The following essay was submitted to the Bulletin as a Letter to the Editor.
Until now, I have made a point of staying out of the local conversation regarding the rash of real-estate-related suicides. Personally, I believe that tragedies such as these deserve a certain discretion, at least among individuals.
However, the news media is in a completely different situation. Its job is to dispassionately report important information on current events regardless of the personal cost.
For example, The Bulletin avidly reported for days on the failed malpractice case against local surgeon Tony Hinz without regard to the cost Dr. Hinz suffered because of the negative publicity, a cost that even his vindication did little to ameliorate, I’m sure.
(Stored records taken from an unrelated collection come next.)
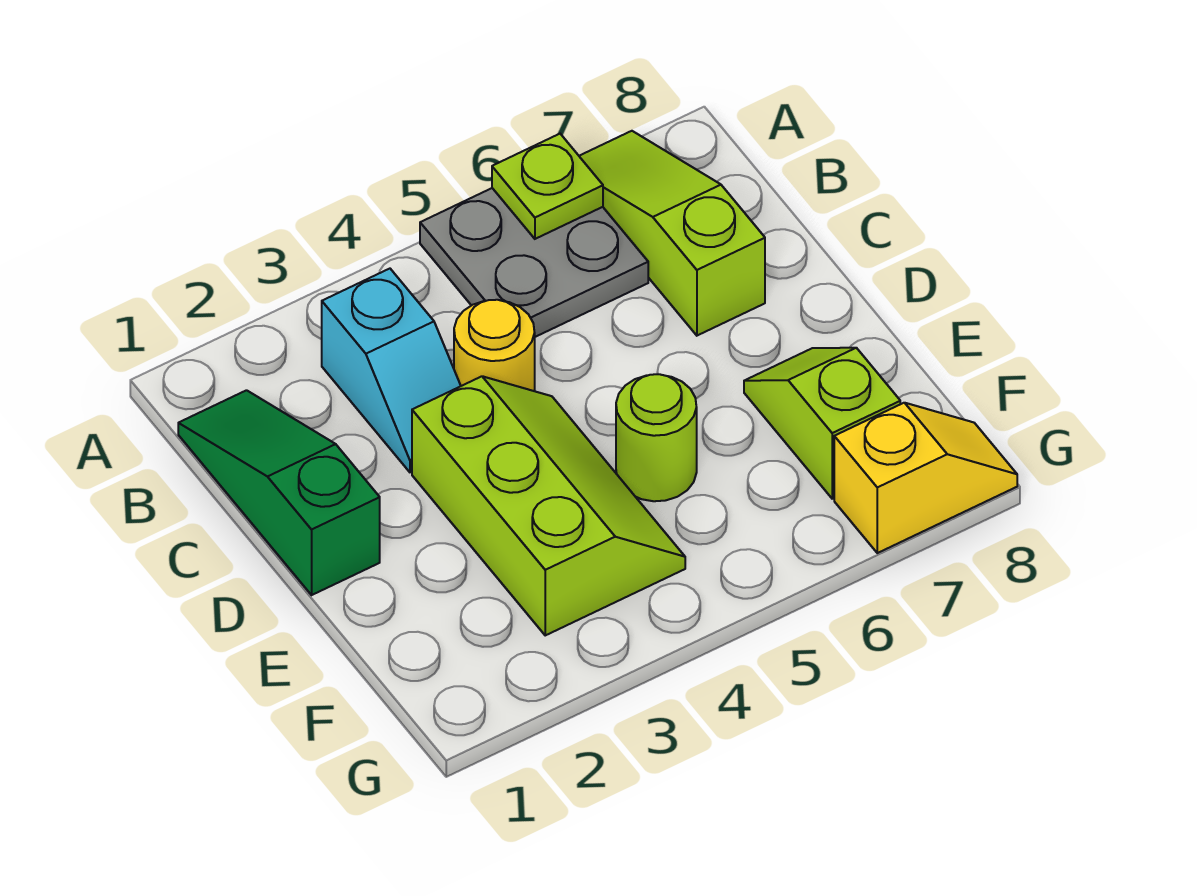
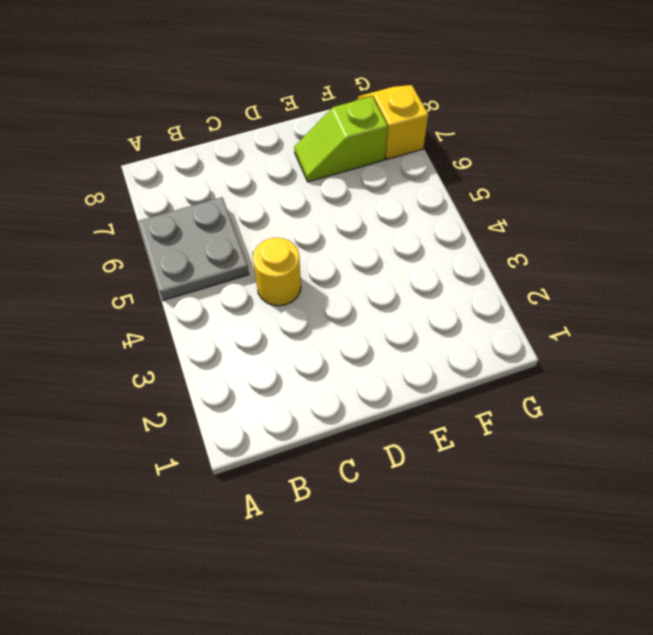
none -> lime slope A7:C7 level 1 top C
none -> green slope B1:D1 level 1 top D

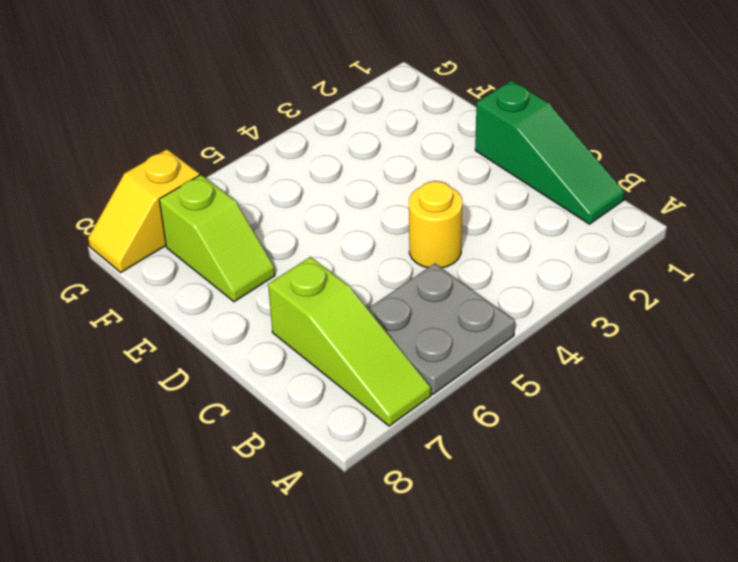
none -> cyan slope B3:C3 level 1 top B
none -> lime slope D3:F4 level 1 top 3

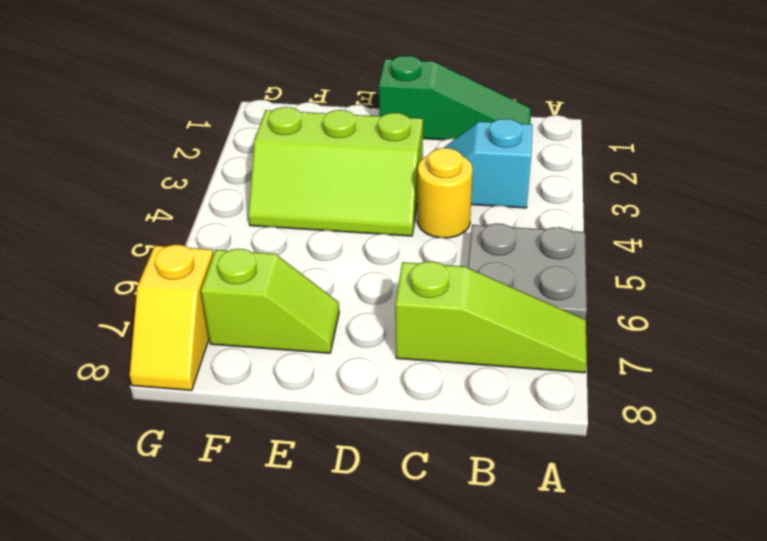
none -> lime round brick E5 level 1
none -> lime plate A6 level 2

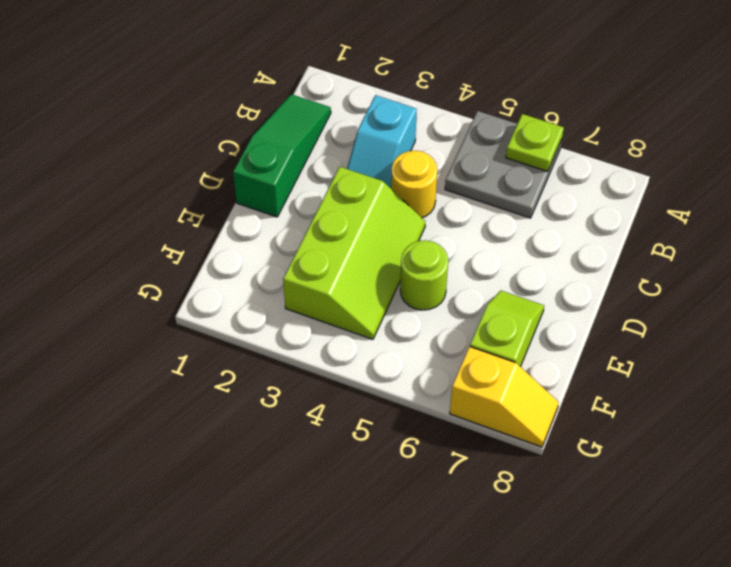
none -> lime slope A7:C7 level 1 top C

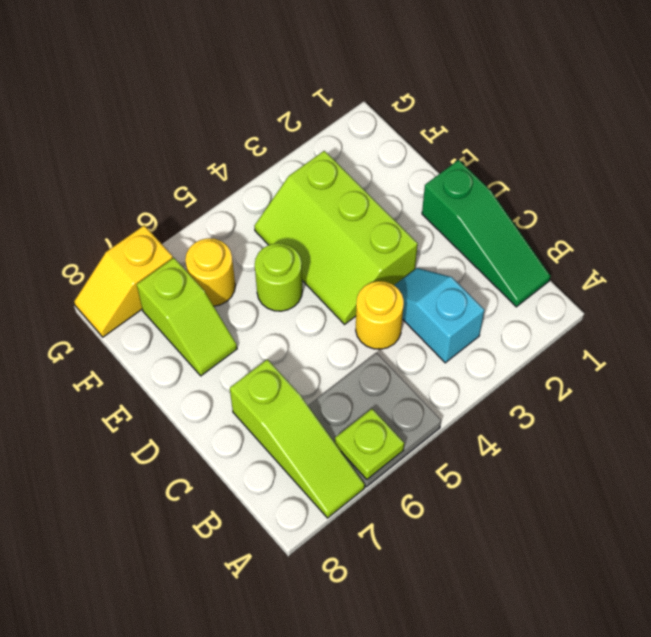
yellow round brick F6 level 1 -> none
When it comes to the slumping local real estate market, however, and the concomitant spate of suicides, the Bulletin conveniently hides behind discretion and an intriguing policy of non-reporting even while the paper’s big brother, the Oregonian, finds it suitable news material.
In response to criticism of the Bulletin’s ignoring the story editor John Costa recently wrote that the local medical examiner had not yet confirmed the alleged suicides and, “The Bulletin has a policy of not naming people who commit suicide unless they are public figures or unless they kill themselves in a public setting.”
However, on Christmas Eve the Bulletin reported on the alleged suicide of Bernard Madoff investor Rene-Thierry Magon De La Villehuchet, even omitting the term, “alleged” though the New York City medical examiner had not made such a determination at the time. In addition, Mr. Villehuchet was no more a “public figure” than any of the local alleged suicide victims nor did he take his own life in a public place.
There can be only two explanations for this type of hypocrisy, Mr. Costa: either your “fact-checking” in this case failed you or you violated your own policy on reporting suicides.
Still, I believe that Mr. Villehuchet’s death was a suicide and, indeed, newsworthy just as you and your editorial desk determined at the time. However, if the Bulletin saw fit to declare Mr. Villehuchet’s death a suicide and deemed it worthy of publication then there should be no impediment to reporting the local suicides, just as the Oregonian did.
The bottom line is the community has a right to know and the local news media has an obligation to inform. Otherwise the Bulletin ought to reexamine its efficacy as a “news” outlet.